상기 컴퓨터 판독 가능한 기록 매체에 기록되는 프로그램 명령어는 본 발명을 위하여 특별히 설계되고 구성된 것들이거니와 컴퓨터 소프트웨어 분야의 당업자에게 공지되어 사용 가능한 것일 수도 있다.The program instructions recorded in the computer-readable recording medium may be specially designed and constructed for the present invention, and may be known and usable to those skilled in the computer software field.

중앙처리장치 및 메모리를 구비하는 시계열 데이터 유사도 계산 시스템에서 동작하는 시계열 데이터 유사도 계산 방법에 있어서, 시계열 데이터를 수신하는 단계(S501)는 시계열 데이터 수신부(210)에서 제1 종목에 대한 제1 시계열 데이터 및 제2 종목에 대한 제2 시계열 데이터를 수신한다.In a time series data similarity calculation method operating in a time series data similarity calculation system including a central processing unit and a memory, the step of receiving time series data (S501) comprises: first time series data for a first item by the time series data receiving unit 210 And second time series data for the second item.

시계열 데이터를 가공하는 단계(S502)는 시계열 데이터 가공부(220)에서 수신한 제1 시계열 데이터 및 제2 시계열 데이터를 가공하여 제1 시계열 분석 데이터 및 제2 시계열 분석 데이터를 생성한다.In the processing of the time series data (S502), the first time series data and the second time series data received by the time series data processing unit 220 are processed to generate first time series analysis data and second time series analysis data.

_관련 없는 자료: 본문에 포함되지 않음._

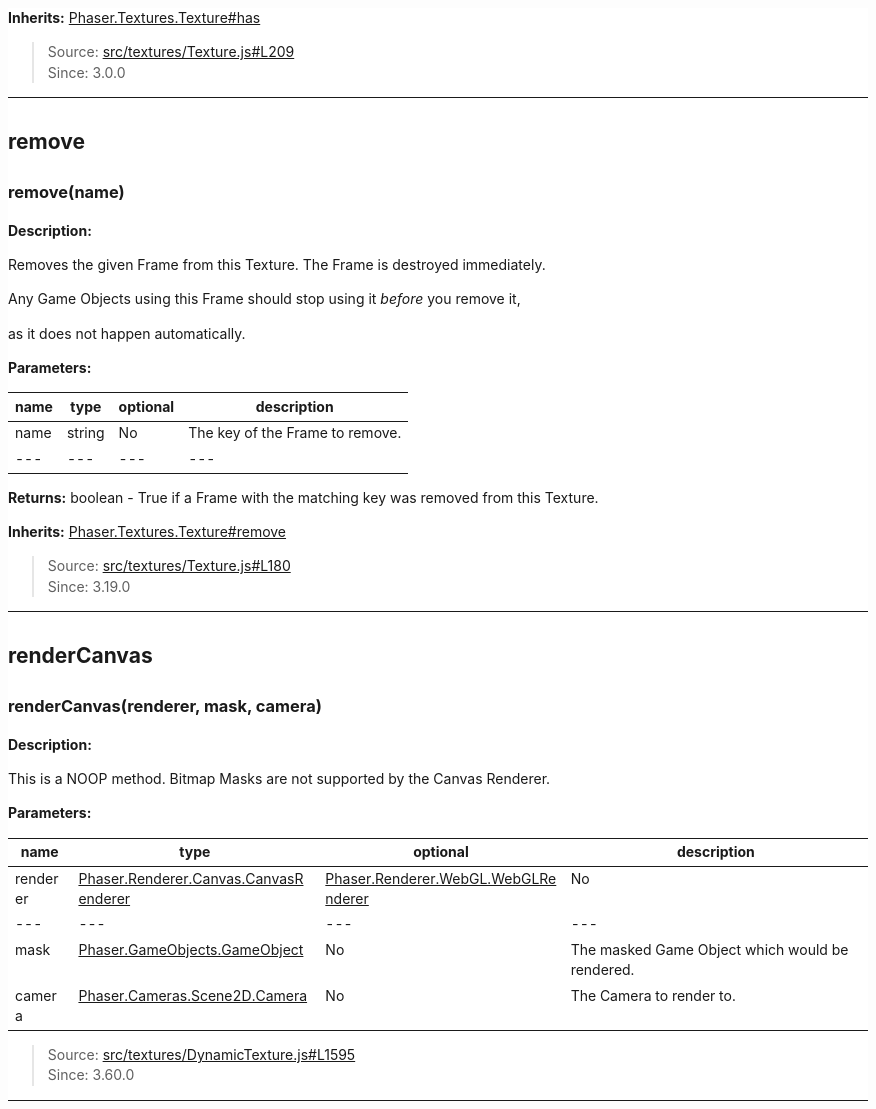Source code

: **Inherits:** [Phaser.Textures.Texture#has](textures-texture.md)

> Source: [src/textures/Texture.js#L209](https://github.com/phaserjs/phaser/blob/v3.87.0/src/textures/Texture.js#L209)  
> Since: 3.0.0

---

## remove

### <instance> remove(name)

**Description:**

Removes the given Frame from this Texture. The Frame is destroyed immediately.

Any Game Objects using this Frame should stop using it *before* you remove it,

as it does not happen automatically.

**Parameters:**

| name | type | optional | description |
| --- | --- | --- | --- |
| name | string | No | The key of the Frame to remove. |
| --- | --- | --- | --- |

**Returns:** boolean - True if a Frame with the matching key was removed from this Texture.

**Inherits:** [Phaser.Textures.Texture#remove](textures-texture.md)

> Source: [src/textures/Texture.js#L180](https://github.com/phaserjs/phaser/blob/v3.87.0/src/textures/Texture.js#L180)  
> Since: 3.19.0

---

## renderCanvas

### <instance> renderCanvas(renderer, mask, camera)

**Description:**

This is a NOOP method. Bitmap Masks are not supported by the Canvas Renderer.

**Parameters:**

| name | type | optional | description |
| --- | --- | --- | --- |
| renderer | [Phaser.Renderer.Canvas.CanvasRenderer](renderer-canvas-canvasrenderer.md) | [Phaser.Renderer.WebGL.WebGLRenderer](renderer-webgl-webglrenderer.md) | No | The Canvas Renderer which would be rendered to. |
| --- | --- | --- | --- |
| mask | [Phaser.GameObjects.GameObject](gameobjects-gameobject.md) | No | The masked Game Object which would be rendered. |
| camera | [Phaser.Cameras.Scene2D.Camera](cameras-scene2d-camera.md) | No | The Camera to render to. |

> Source: [src/textures/DynamicTexture.js#L1595](https://github.com/phaserjs/phaser/blob/v3.87.0/src/textures/DynamicTexture.js#L1595)  
> Since: 3.60.0

---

시계열 분석 데이터는 시계열 데이터가 가공된 데이터일 수 있다. 시계열 데이터를 가공하는 단계(S502)는 제1 종목에 대한 제1 시계열 분석 데이터 및 제2 시계열 분석 데이터를 분석할 수 있는 데이터의 형태로 가공할 수 있다. 제1 시계열 분석 데이터는 제1 시계열 데이터를 가공한 데이터 일 수 있으며, 제2 시계열 분석 데이터는 제2 시계열 데이터를 가공한 데이터 일 수 있다.The time series analysis data may be data obtained by processing time series data. In step S502 of processing the time series data, the first time series analysis data and the second time series analysis data for the first stock may be processed into a form of data capable of analysis. The first time series analysis data may be data obtained by processing the first time series data, and the second time series analysis data may be data obtained by processing the second time series data.

시계열 데이터를 가공하는 단계(S502)는 제1 시계열 데이터의 첫번째 일별 가격정보를 기초로 계산된 제1 종목의 일별 누적 수익률 값으로 제1 시계열 분석 데이터를 생성하고, 제2 시계열 데이터의 첫번째 일별 가격정보를 기초로 계산된 제1 종목의 일별 누적 수익률 값으로 제2 시계열 분석 데이터를 생성한다.In the step of processing time series data (S502), the first time series analysis data is generated using the cumulative daily return value of the first stock calculated based on the first daily price information of the first time series data, and the first daily price of the second time series data The second time series analysis data is generated using the daily cumulative return value of the first stock calculated based on the information.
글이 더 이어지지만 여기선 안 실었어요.